In the prior art there is a great variety of alternatives for incorporating nanoparticles in coatings, and thus provide them with certain properties intrinsic to said nanoparticles, some examples of which are mentioned below.
Patent CN 1850924 (Li, 2006) describes the production of an antibacterial coating containing silver nanoparticles. The additive is prepared using hydroxylated acrylic resin or an emulsion of acrylic acid polymer, starting from a 6% solution of silver nanoparticles in a polyethylene wax. The product obtained in this method cannot be made compatible with other systems and is limited to a maximum concentration of 6%.
Patent CN 1837035 (Wang et al., 2006) gives an account of a method of preparation of a hybrid carbon membrane that contains inorganic nanoparticles. The product of this invention is limited to just one type of application.
Patent JP 2005248136 (Ando, 2005) discusses an additive that contains nanometric silver for coatings, which prevents marine organisms adhering to surfaces. This invention is limited to the removal of marine organisms on surfaces submerged in water and to a paint for marine application.
Patent TW 220398 (Liang, 2004) discusses an additive that contains metallic nanoparticles, but which are synthesized directly in an organic solvent. Application of the product of this invention is limited to materials compatible with organic solvents and that can be synthesized therein.
Patent WO 2003103392 (Nonninger et al. 2003) describes a coating that contains antibacterial metallic nanoparticles, but has the limitation that said nanoparticles are on other particles of titanium dioxide.

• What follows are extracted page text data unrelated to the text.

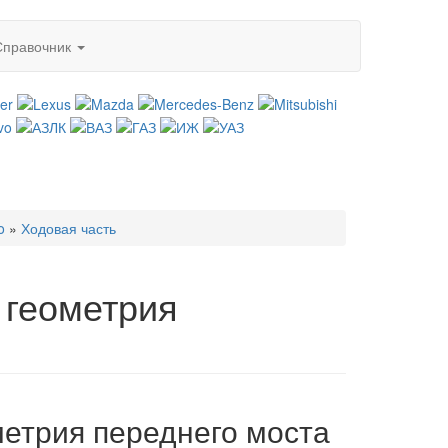
Справочник
o
»
Ходовая часть
 геометрия
метрия переднего моста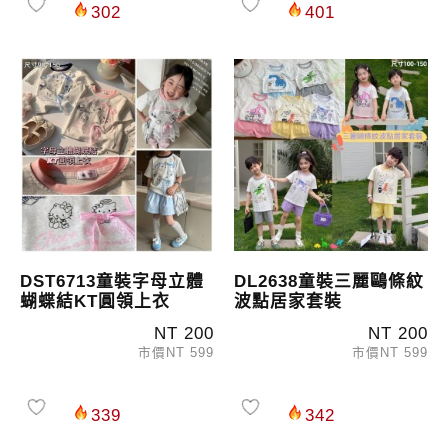
302
401
DST6713童裝字母立體
DL2638童裝三麗鷗條紋
蝴蝶結KT圓領上衣
波點居家套裝
NT 200
NT 200
市價NT 599
市價NT 599
339
342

Publication US20070173564A1 (Sohn et al., 2007) relates to a composition for producing a transparent coating with a photocurable resin, which contains silver nanoparticles. The product of this invention is limited to silver nanoparticles in a photocurable transparent coating.
Publication US2006155033A1 (Sisson, 2006) describes an emulsion used for improving the electrical conductivity between contact surfaces, for example electrical connectors, and for protecting them against the effects of time. This coating is limited to the transfer of electrical properties and to the use of silver nanoparticles.

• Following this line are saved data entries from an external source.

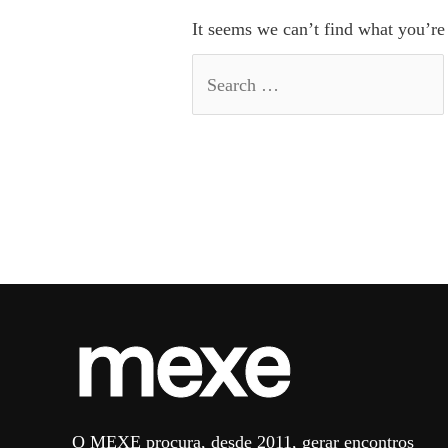
It seems we can’t find what you’re
O MEXE procura, desde 2011, gerar encontros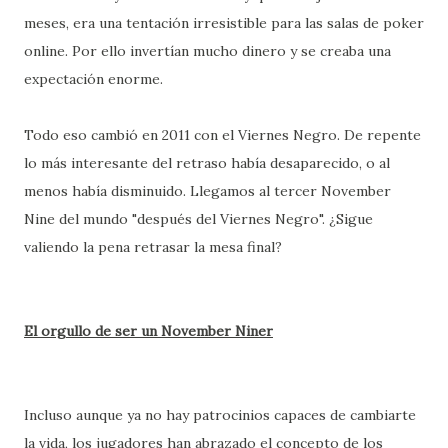
meses, era una tentación irresistible para las salas de poker
online. Por ello invertían mucho dinero y se creaba una
expectación enorme.
Todo eso cambió en 2011 con el Viernes Negro. De repente
lo más interesante del retraso había desaparecido, o al
menos había disminuido. Llegamos al tercer November
Nine del mundo "después del Viernes Negro". ¿Sigue
valiendo la pena retrasar la mesa final?
El orgullo de ser un November Niner
Incluso aunque ya no hay patrocinios capaces de cambiarte
la vida, los jugadores han abrazado el concepto de los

U.S. Pat. No. 6,855,749B1 (Yadav et al. 2005) is limited to a nanocomposite polymer that is mainly used as a material for biological uses in applications such as vehicles of medicinal products, biomedical devices, and implants of bones or teeth.
U.S. Pat. No. 6,228,904B1 (Yadav et al. 2001) relates specifically to a polymeric composite with nanomaterials with properties of resistivity, the method and the application of the mixture for producing a plastic with electrical properties. The teaching of this document is not directly applicable to fluid mixtures for coatings, as in our case, except that the properties in question are related to the electrical properties.
The additive of the present invention is designed for transferring, to a final coating, biocidal, UV protection, and flame retardant properties, and in general, selected properties intrinsic to the metals and compounds of Ag, Au, Cu, Mg, Zn, Bi, Sb; the additive includes the use of solvents, surfactants, dispersants and resins that make it compatible with the final coating. Said coating with additive ensures perfect distribution and dispersion of the nanoparticles throughout it, without the need for an inorganic substrate. The process for the manufacture of the additive starts from existing nanoparticles of the aforementioned metals and compounds, which can be in aqueous organic media or alternatively as dry powders, and are submitted to a treatment that allows them to be incorporated in coatings used in a wide variety of environmental conditions. The process can be used for obtaining a variety of functionalized additives.